Create a Serverless workgroup — CLI
aws redshift-serverless create-namespace \
--namespace-name analytics-ns \
--admin-username adminuser \
--admin-user-password 'ChangeMe123!'
aws redshift-serverless create-workgroup \
--workgroup-name analytics-wg \
--namespace-name analytics-ns \
--base-capacity 8 \
--subnet-ids subnet-0a1b2c3d subnet-0e4f5a6b \
--security-group-ids sg-0a1b2c3d
Output:
{
"workgroup": {
"workgroupName": "analytics-wg",
"namespaceName": "analytics-ns",
"baseCapacity": 8,
"status": "CREATING",
"endpoint": {
"address": "analytics-wg.123456789012.us-east-1.redshift-serverless.amazonaws.com",
"port": 5439
}
}
}
Distribution keys and sort keys — model them first
This is the part beginners skip and then wonder why their queries are slow. Because Redshift spreads data across many nodes, how the rows are spread matters enormously for join performance. You control this with two settings on each table.
- Distribution key (DISTKEY): the column Redshift uses to decide which node a row lives on. When you join two big tables on the same key and both use that key as their DISTKEY, the matching rows are already on the same node — no data has to be shuffled over the network. This is the single biggest speed lever for big joins.
- Sort key (SORTKEY): the column the data is physically ordered by on disk.
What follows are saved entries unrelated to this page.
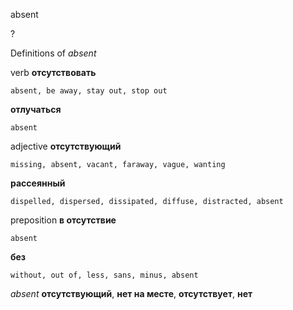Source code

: absent

?


Definitions of _absent_

verb
**отсутствовать**

    absent, be away, stay out, stop out
**отлучаться**

    absent

adjective
**отсутствующий**

    missing, absent, vacant, faraway, vague, wanting
**рассеянный**

    dispelled, dispersed, dissipated, diffuse, distracted, absent

preposition
**в отсутствие**

    absent
**без**

    without, out of, less, sans, minus, absent

_absent_
**отсутствующий**, **нет на месте**, **отсутствует**, **нет**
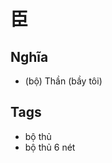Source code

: # 臣

## Nghĩa
* (bộ) Thần (bầy tôi)

## Tags
* bộ thủ
* bộ thủ 6 nét

<script>window.HANZI_FIELD='臣';</script>
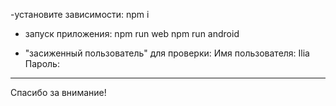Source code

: -установите зависимости:
npm i
<br/>
- запуск приложения:
  npm run web
npm run android

- "засиженный пользователь" для проверки:
Имя пользователя:
Ilia
Пароль:
***
Спасибо за внимание!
If you mostly filter by date, sort by date — Redshift can then skip whole blocks that fall outside your
WHERErange.
There are three distribution styles:
| Style | What it does | When to use |
|---|---|---|
KEY | Rows spread by a chosen column’s value | Big tables you join on that column |
ALL | Full copy of the table on every node | Small dimension tables (lookups) |
EVEN | Rows spread round-robin | When no clear join key exists |
CREATE TABLE sales (
sale_id BIGINT,
customer_id BIGINT,
sale_date DATE,
region VARCHAR(20),
amount DECIMAL(12,2)
)
DISTKEY (customer_id) -- co-locate with the customers table
SORTKEY (sale_date); -- fast date-range filters
CREATE TABLE customers (
customer_id BIGINT,
name VARCHAR(100)
)
DISTKEY (customer_id); -- same key, so joins stay on-node
Tip: Decide DISTKEY and SORTKEY based on your biggest, most frequent join and filter — not as an afterthought. Changing them later means recreating and reloading the table.
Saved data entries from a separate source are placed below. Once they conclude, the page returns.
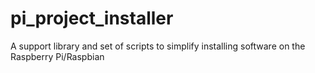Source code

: # pi_project_installer
A support library and set of scripts to simplify installing software on the Raspberry Pi/Raspbian
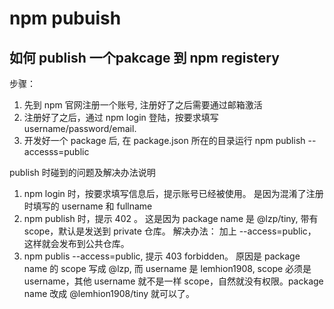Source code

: # npm pubuish

## 如何 publish 一个pakcage 到 npm registery

步骤：

1. 先到 npm 官网注册一个账号, 注册好了之后需要通过邮箱激活
1. 注册好了之后，通过 npm login 登陆，按要求填写 username/password/email. 
1. 开发好一个 package 后, 在 package.json 所在的目录运行 npm publish --accesss=public

publish 时碰到的问题及解决办法说明

1. npm login 时，按要求填写信息后，提示账号已经被使用。 是因为混淆了注册时填写的 username 和 fullname
1. npm publish 时，提示 402 。 这是因为 package name 是 @lzp/tiny, 带有 scope，默认是发送到 private 仓库。 解决办法： 加上 --access=public， 这样就会发布到公共仓库。
1. npm publis --access=public, 提示 403 forbidden。 原因是 package name 的 scope 写成 @lzp, 而 username 是 lemhion1908, scope 必须是 username，其他 username 就不是一样 scope，自然就没有权限。package name 改成 @lemhion1908/tiny 就可以了。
Loading data the right way
Do not load with single-row inserts. Use the COPY command to pull data in parallel from S3 (Simple Storage Service — AWS object storage).
COPY sales
FROM 's3://my-data-bucket/sales/2026/'
IAM_ROLE 'arn:aws:iam::123456789012:role/RedshiftLoadRole'
FORMAT AS PARQUET;
This reads many files at once, one per slice, which is the fast path.
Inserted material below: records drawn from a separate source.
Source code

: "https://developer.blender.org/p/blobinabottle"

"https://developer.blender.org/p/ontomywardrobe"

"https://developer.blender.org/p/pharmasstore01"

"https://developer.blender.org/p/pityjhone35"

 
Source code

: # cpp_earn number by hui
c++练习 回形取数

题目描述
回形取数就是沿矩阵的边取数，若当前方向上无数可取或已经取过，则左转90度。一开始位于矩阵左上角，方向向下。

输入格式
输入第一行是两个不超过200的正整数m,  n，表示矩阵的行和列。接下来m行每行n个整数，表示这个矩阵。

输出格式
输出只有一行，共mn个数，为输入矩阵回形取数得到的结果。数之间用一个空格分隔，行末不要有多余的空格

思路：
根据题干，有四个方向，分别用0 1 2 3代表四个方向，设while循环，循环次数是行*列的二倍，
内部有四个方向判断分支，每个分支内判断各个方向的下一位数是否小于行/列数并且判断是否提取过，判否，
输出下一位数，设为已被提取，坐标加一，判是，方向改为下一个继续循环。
Redshift Spectrum — query S3 without loading
Spectrum lets you run SQL directly against files sitting in S3, without first loading them into Redshift. You define an external table that points at the S3 path, then join it to your normal Redshift tables in one query.
CREATE EXTERNAL SCHEMA spectrum_schema
FROM DATA CATALOG
DATABASE 'logs_db'
IAM_ROLE 'arn:aws:iam::123456789012:role/RedshiftSpectrumRole';
SELECT s.region, COUNT(*)
FROM spectrum_schema.raw_clicks c
JOIN sales s ON c.customer_id = s.customer_id
GROUP BY s.region;
Use Spectrum when you have huge cold data in S3 (raw logs, history) that you query occasionally and do not want to pay to store inside the warehouse.
Best Practices
- Keep Redshift for analytics and reporting; never route transactional app traffic to it.
- Choose DISTKEY and SORTKEY around your biggest joins and date filters before you load data.
- Use
DISTSTYLE ALLfor small lookup/dimension tables so joins never shuffle them. - Load data in bulk with
COPYfrom S3 in many files; avoid single-rowINSERTs. - Prefer Serverless for spiky workloads so you do not pay for idle compute.
- Keep cold, rarely queried data in S3 and reach it with Spectrum instead of storing it in the warehouse.
- Run
VACUUMandANALYZE(or rely on auto-maintenance) so the planner has fresh stats and reclaims space after big loads.